### Required work
Keep only the lines of the data below that contain the word "family", and copy each one out in full.

§ §

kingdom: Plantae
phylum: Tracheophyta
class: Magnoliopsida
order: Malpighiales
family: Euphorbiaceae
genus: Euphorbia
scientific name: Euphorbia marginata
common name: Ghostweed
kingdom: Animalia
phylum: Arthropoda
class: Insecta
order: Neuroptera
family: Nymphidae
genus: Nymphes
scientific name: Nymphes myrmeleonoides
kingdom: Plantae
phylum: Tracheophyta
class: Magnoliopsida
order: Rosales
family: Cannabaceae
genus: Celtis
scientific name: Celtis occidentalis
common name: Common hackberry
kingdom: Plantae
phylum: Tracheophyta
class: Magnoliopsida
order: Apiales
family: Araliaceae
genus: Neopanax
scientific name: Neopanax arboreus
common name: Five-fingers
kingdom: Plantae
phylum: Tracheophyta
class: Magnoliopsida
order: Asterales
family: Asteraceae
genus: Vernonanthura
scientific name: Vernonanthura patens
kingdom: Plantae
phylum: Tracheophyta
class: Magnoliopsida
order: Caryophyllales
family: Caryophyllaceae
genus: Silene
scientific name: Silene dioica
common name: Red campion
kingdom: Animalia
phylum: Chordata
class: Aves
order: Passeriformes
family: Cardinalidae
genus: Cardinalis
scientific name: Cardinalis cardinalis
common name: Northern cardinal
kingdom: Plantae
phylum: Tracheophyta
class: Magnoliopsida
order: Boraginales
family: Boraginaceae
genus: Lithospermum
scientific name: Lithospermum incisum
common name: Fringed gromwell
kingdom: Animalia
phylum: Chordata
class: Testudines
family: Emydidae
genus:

§ §

### Response
family: Euphorbiaceae
family: Nymphidae
family: Cannabaceae
family: Araliaceae
family: Asteraceae
family: Caryophyllaceae
family: Cardinalidae
family: Boraginaceae
family: Emydidae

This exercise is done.